_Task instructions:_
In the records below, pick out all lines containing the word "dragTo".

_Material for this exercise:_
%%

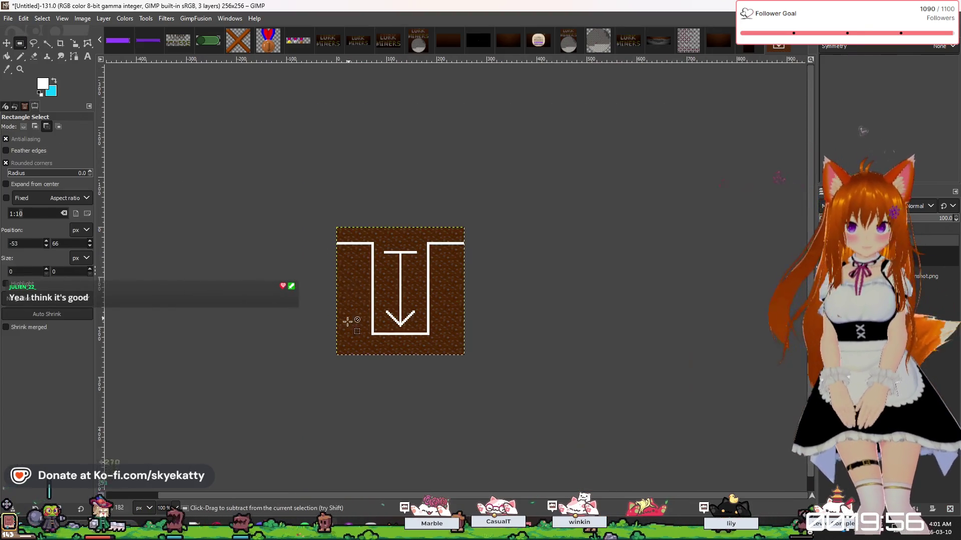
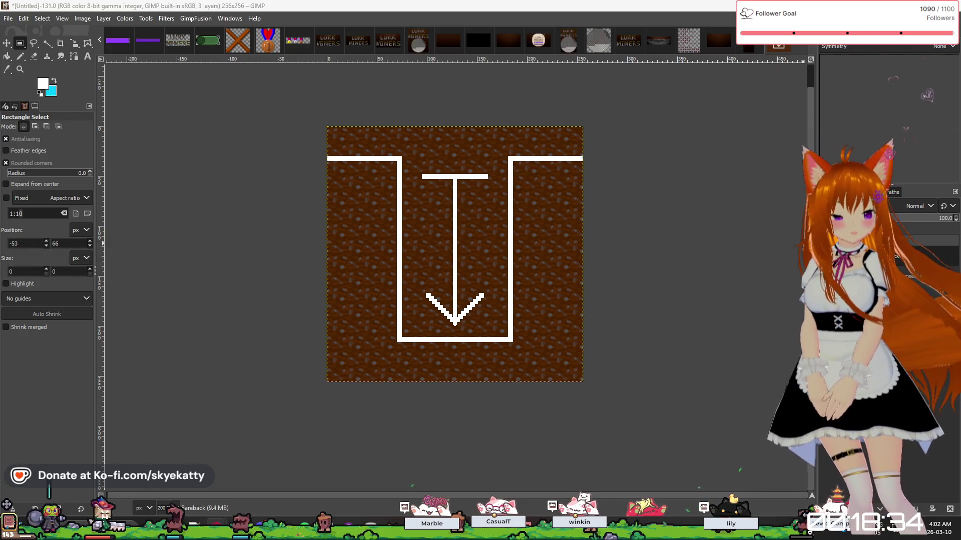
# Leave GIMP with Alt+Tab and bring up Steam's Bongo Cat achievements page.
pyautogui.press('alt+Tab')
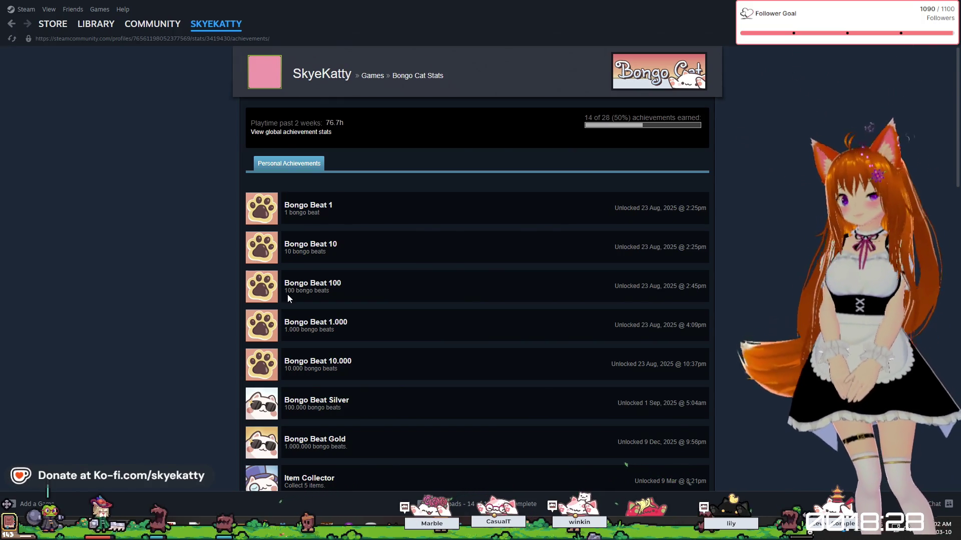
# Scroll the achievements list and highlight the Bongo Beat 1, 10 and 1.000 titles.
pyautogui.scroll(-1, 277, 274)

%%
%%

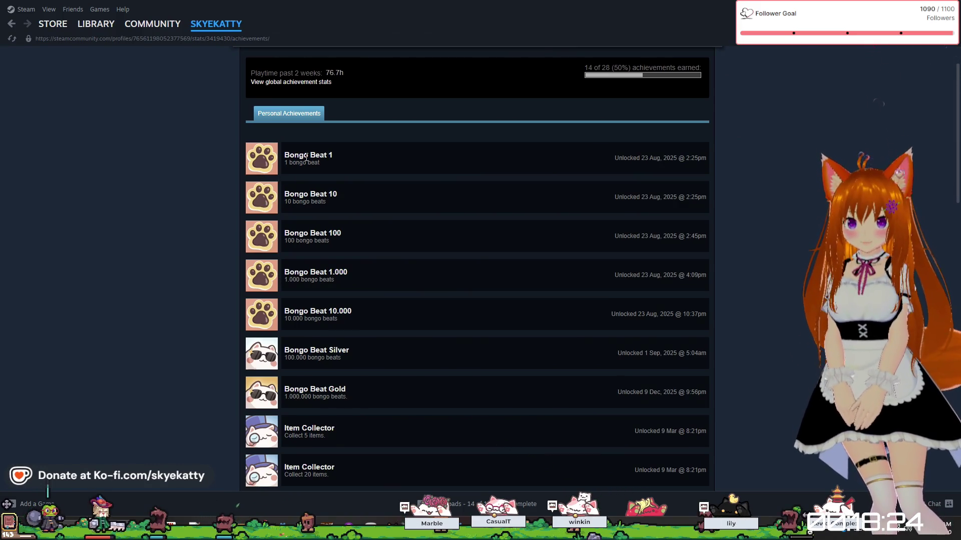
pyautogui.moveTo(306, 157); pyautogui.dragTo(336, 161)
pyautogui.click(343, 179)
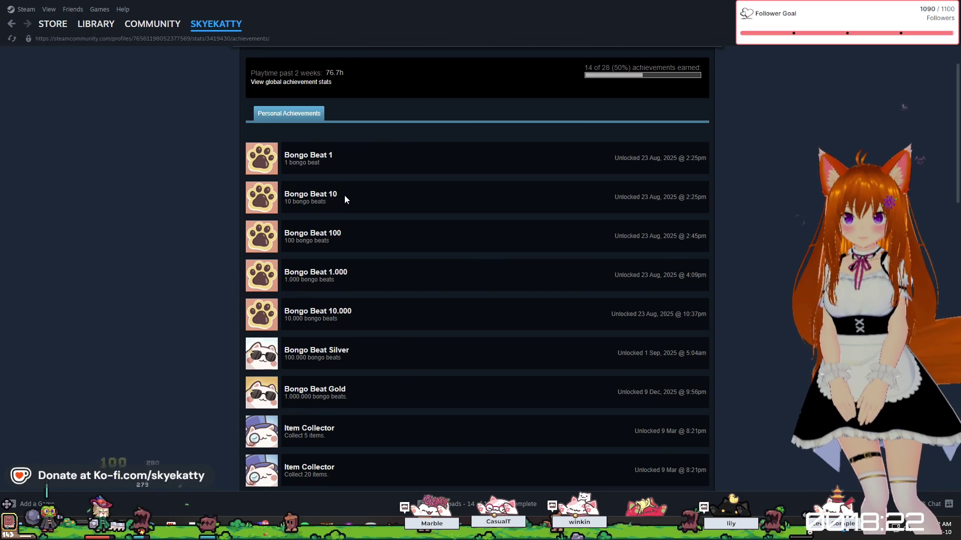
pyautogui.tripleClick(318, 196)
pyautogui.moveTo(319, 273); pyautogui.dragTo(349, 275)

%%
%%

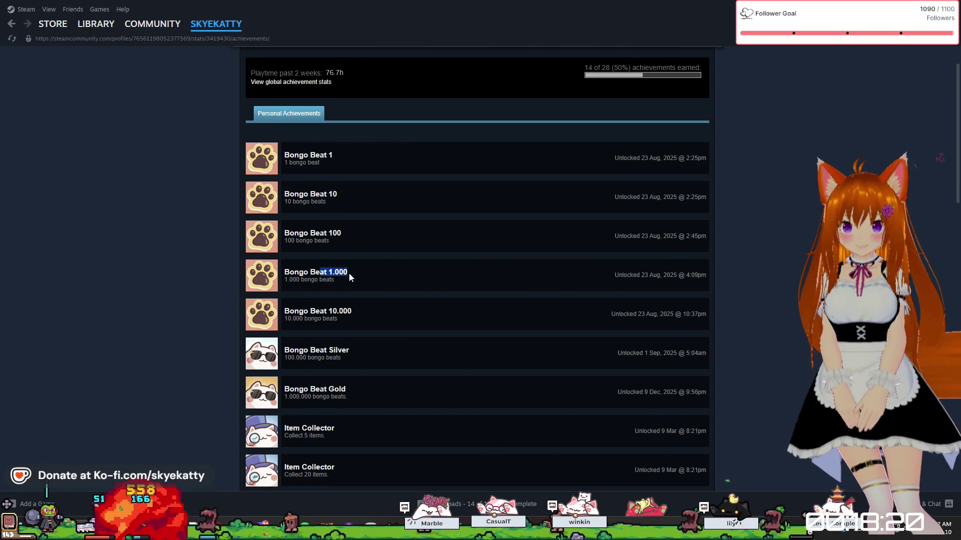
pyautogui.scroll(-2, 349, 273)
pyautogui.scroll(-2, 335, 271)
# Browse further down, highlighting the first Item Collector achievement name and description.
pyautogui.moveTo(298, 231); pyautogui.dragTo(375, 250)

%%

_Reply to the task:_
pyautogui.moveTo(306, 157); pyautogui.dragTo(336, 161)
pyautogui.moveTo(319, 273); pyautogui.dragTo(349, 275)
pyautogui.moveTo(298, 231); pyautogui.dragTo(375, 250)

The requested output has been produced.